_Directive A:_ Reproduce the forum thread below word for word, between "Realized the thread" and "delete it for me.", inclusive.

_Selected extract:_
────────
# Nipples (NSFW)



## stsinner (Mar 26, 2009)

This clock on the courthouse in Marlborough, Massachusetts evidently have something bad wrong, as it has not only stopped keeping time, but the mechanism that keeps the 4 sides synchronized is obviously no longer intact..


----------



## nikonguy (Mar 26, 2009)

stsinner said:


> Nipples (NSFW)



did I miss something?


----------



## stsinner (Mar 26, 2009)

nikonguy said:


> did I miss something?



Realized the thread wasn't a good idea after I posted it-piercings, but you can't delete a thread, so I had to improvise..  I don't think piercings belong here, now that I think about it, and I'm not crazy about infractions.  I was actually lucky enough to shoot 7 different women at my local tattoo parlor that had piercings all over-more pain than I can fathom!!  But they love showing off.  I thought it was too porn-like to be taken seriously.  I like the Marlboro courthouse clock picture.

Maybe a Mod can delete it for me.
────────
_Raw data:_
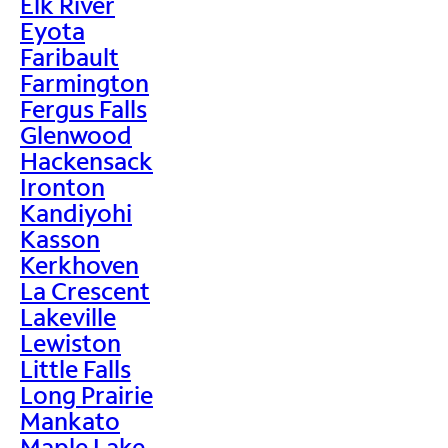
Elk River
Eyota
Faribault
Farmington
Fergus Falls
Glenwood
Hackensack
Ironton
Kandiyohi
Kasson
Kerkhoven
La Crescent
Lakeville
Lewiston
Little Falls
Long Prairie
Mankato
Maple Lake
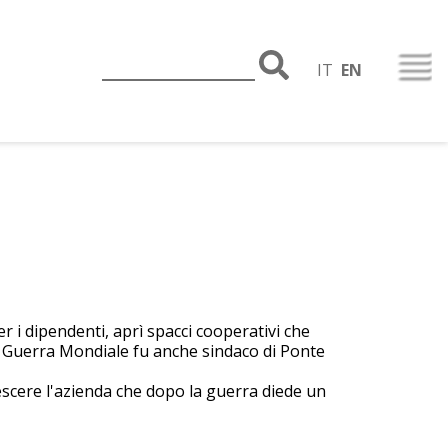
IT
EN
r i dipendenti, aprì spacci cooperativi che
ima Guerra Mondiale fu anche sindaco di Ponte
escere l'azienda che dopo la guerra diede un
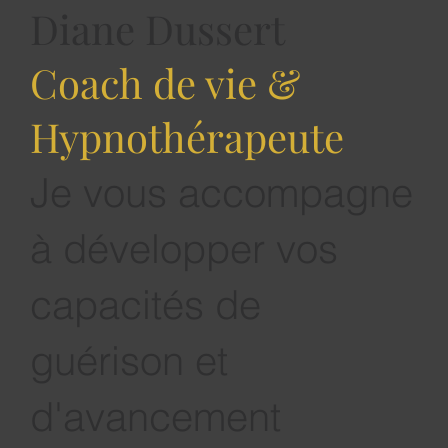
Diane Dussert
Coach de vie &
Hypnothérapeute
Spiritualité: la clé pour réussir sa vie
Je vous accompagne
à développer vos
capacités de
guérison et
d'avancement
────────
_Directive B:_ Arrange every line of text from all the entries above as a JSON list of strings, one string per line, skipping blank lines. Leave the pictures out.

_Written answer A:_
Realized the thread wasn't a good idea after I posted it-piercings, but you can't delete a thread, so I had to improvise..  I don't think piercings belong here, now that I think about it, and I'm not crazy about infractions.  I was actually lucky enough to shoot 7 different women at my local tattoo parlor that had piercings all over-more pain than I can fathom!!  But they love showing off.  I thought it was too porn-like to be taken seriously.  I like the Marlboro courthouse clock picture.

Maybe a Mod can delete it for me.

_Written answer B:_
[
  "Elk River",
  "Eyota",
  "Faribault",
  "Farmington",
  "Fergus Falls",
  "Glenwood",
  "Hackensack",
  "Ironton",
  "Kandiyohi",
  "Kasson",
  "Kerkhoven",
  "La Crescent",
  "Lakeville",
  "Lewiston",
  "Little Falls",
  "Long Prairie",
  "Mankato",
  "Maple Lake",
  "IT",
  "EN",
  "r i dipendenti, aprì spacci cooperativi che",
  "ima Guerra Mondiale fu anche sindaco di Ponte",
  "escere l'azienda che dopo la guerra diede un",
  "Diane Dussert",
  "Coach de vie &",
  "Hypnothérapeute",
  "Spiritualité: la clé pour réussir sa vie",
  "Je vous accompagne",
  "à développer vos",
  "capacités de",
  "guérison et",
  "d'avancement"
]